**TÂCHES ET EXERCICES**:
1 - Répondez à ces questions sur l'article consacré à l'album Saint-Elme :
(a) Quel duo d'auteurs l'article cite-t-il ?
(b) Comment s'appellent les deux enfants de Roland Sax ?
(c) Sous quel nom désigne-t-on désormais Arno Cavalieri ?
2 - Recopiez à l'identique le passage de l'article sur l'album Saint-Elme qui va de « Ce nouvel album » jusqu'à « ramifications et rebondissements. » inclus.
3 - Reprenez l'article sur l'album Saint-Elme et poursuivez-le à partir de sa dernière phrase.

**ARTICLE**:
>>
Ce nouvel album de la série Saint-Elme enfonce le clou dans une ambiance que désormais on identifie aisément. Le duo Frédérik Peeters/Serge Lehman fonctionne toujours aussi bien, pour creuser une veine située entre intrigue noire, personnages calculateurs, réflexions désenchantées sur l’état du monde et une intrigue à ramifications et rebondissements.


Ici, le principal rebondissement et moteur de l’intrigue de l’album, c’est la mort de Roland Sax. Du coup, ses deux enfants (Stan et Tania) se voient propulsés héritiers de l’empire Saint-Elme et l’enterrement devient un véritable événement local où tout le monde s’observe. Les clans apparaissent au grand jour et on remarque notamment que, désormais le Derviche est avec Tania, ce que Gregor Mazur (que Tania appelle papi) apprend à sa descente d’hélicoptère, accouru pour les obsèques. Pendant ce temps, Frank Sangaré se remet doucement de ses graves blessures (pour rappel, il a été torturé et s’est échappé miraculeusement). Frank Sangaré était venu sur place enquêter sur la disparition depuis plusieurs mois d’Arno Cavalieri qu’il avait identifié comme étant celui qu’on ne désigne plus que sous le nom du Derviche. Celui-ci a totalement changé d’aspect (par rapport à comment il se présentait avant sa « disparition ») et semble comme halluciné (voir le noir autour de ses yeux, comme s’il avait dépassé le stade humainement supportable de la fatigue). L’entourage de Tania cherche à tester la valeur de sa présence et on sera rapidement fixés sur ses capacités. En gros, il applique l’adage qui dit que la meilleure défense, c’est l’attaque.
<<
**ENREGISTREMENTS DE DONNÉES**:
>>
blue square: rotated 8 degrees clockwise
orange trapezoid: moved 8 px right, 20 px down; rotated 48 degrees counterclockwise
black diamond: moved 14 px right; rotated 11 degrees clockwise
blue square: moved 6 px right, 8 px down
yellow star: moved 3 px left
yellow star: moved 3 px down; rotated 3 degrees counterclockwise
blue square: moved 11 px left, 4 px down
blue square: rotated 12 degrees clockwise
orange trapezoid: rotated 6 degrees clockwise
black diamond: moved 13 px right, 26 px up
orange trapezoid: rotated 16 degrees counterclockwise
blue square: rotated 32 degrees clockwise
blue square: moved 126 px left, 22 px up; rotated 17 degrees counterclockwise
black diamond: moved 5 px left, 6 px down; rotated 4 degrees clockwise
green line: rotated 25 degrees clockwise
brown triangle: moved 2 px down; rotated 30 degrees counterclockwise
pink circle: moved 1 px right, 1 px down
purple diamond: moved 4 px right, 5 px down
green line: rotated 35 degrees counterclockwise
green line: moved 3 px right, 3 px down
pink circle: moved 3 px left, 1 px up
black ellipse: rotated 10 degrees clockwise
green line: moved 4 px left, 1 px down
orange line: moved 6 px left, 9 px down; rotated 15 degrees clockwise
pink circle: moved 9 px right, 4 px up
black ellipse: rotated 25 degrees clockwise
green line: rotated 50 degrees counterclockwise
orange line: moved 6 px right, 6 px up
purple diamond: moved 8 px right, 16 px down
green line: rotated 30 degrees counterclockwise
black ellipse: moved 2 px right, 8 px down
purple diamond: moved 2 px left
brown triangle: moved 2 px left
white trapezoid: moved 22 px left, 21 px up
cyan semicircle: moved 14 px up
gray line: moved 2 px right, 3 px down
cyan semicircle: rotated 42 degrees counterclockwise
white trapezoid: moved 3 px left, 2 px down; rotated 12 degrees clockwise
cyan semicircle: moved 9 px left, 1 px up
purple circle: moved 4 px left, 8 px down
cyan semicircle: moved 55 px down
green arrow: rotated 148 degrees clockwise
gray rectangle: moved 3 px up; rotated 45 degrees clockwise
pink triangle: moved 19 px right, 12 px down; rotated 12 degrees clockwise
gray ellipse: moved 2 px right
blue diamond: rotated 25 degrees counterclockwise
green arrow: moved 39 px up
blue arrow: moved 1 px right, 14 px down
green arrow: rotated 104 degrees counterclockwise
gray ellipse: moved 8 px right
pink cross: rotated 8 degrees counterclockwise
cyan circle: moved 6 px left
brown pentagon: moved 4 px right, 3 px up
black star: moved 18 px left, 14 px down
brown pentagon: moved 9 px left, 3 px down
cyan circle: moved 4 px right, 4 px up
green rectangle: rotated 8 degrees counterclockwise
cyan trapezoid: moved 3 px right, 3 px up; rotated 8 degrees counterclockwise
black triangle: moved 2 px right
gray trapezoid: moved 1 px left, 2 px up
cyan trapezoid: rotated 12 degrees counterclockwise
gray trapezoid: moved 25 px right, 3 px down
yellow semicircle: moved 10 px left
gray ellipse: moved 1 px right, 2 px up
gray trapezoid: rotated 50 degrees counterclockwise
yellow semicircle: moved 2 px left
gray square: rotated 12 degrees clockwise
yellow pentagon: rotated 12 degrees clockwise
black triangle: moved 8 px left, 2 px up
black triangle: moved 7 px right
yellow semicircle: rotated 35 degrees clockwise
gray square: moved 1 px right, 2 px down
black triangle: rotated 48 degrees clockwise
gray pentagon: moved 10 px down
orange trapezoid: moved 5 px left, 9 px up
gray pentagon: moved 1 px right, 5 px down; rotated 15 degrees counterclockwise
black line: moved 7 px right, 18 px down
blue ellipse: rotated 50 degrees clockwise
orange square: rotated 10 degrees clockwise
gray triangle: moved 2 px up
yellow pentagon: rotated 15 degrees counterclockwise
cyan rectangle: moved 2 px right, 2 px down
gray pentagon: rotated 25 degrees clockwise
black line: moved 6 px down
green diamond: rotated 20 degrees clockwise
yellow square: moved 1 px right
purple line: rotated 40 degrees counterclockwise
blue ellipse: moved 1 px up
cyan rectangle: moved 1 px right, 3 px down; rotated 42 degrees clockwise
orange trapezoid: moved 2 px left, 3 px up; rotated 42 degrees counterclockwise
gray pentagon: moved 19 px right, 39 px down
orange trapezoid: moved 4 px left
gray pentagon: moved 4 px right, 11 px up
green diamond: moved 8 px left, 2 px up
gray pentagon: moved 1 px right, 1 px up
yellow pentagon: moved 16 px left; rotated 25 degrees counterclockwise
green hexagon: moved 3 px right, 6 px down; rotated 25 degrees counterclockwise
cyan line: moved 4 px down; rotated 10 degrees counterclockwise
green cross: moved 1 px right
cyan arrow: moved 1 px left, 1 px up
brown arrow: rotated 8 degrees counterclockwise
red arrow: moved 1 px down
<<
**RÉPONSES PAR TÂCHE**:
1 -
(a) Frédérik Peeters et Serge Lehman.
(b) Stan et Tania.
(c) Le Derviche.

2 -
Ce nouvel album de la série Saint-Elme enfonce le clou dans une ambiance que désormais on identifie aisément. Le duo Frédérik Peeters/Serge Lehman fonctionne toujours aussi bien, pour creuser une veine située entre intrigue noire, personnages calculateurs, réflexions désenchantées sur l’état du monde et une intrigue à ramifications et rebondissements.

3 -
Tout s’imbrique


Avant la première planche de l’album, un texte en trois paragraphes fait un résumé des albums précédents, ce qui s’avère utile et même nécessaire au vu du nombre de personnages qui interviennent et de la complexité des relations et des caractères. Ceci dit, de nombreuses péripéties nous rappellent ici les détails qui retiennent l’attention. Ainsi, la bêtise de Stan (à placer dans la catégorie des quelques éléments à caractère humoristique) relève une nouvelle fois de l’évidence et elle amènera encore quelques surprises qui jouent un rôle non négligeable dans l’intrigue générale. À l’auberge de « La Vache brûlée » la jeune Romane Mertens qui y réside avec son père est au centre d’une atmosphère bizarre, avec plusieurs éléments qui tendent vers le fantastique. Son père ne fait pas que parler à un personnage que lui seul verrait. Tombée sous le charme de Paco, un berger local, Romane s’aperçoit que celui-ci présente de vilaines cicatrices. Elle finit par obtenir une explication à ce propos, qui tirent aussi vers fantastique. Et ce n’est pas tout car, dans un chalet à l’écart, le couple découvre la fillette ayant échappé au massacre à l’origine du dérèglement des sombres affaires tournant autour de Saint-Elme avant que les enquêteurs viennent y mettre leur nez. Cette fille tient des propos en apparence incohérents et semble même avoir des pouvoirs du genre divinatoire. Et puis, l’étrange dessin déjà observé sur la scène de crime du tout premier album de la série vient visiblement de son entourage. Il se pourrait même qu’elle en connaisse la signification.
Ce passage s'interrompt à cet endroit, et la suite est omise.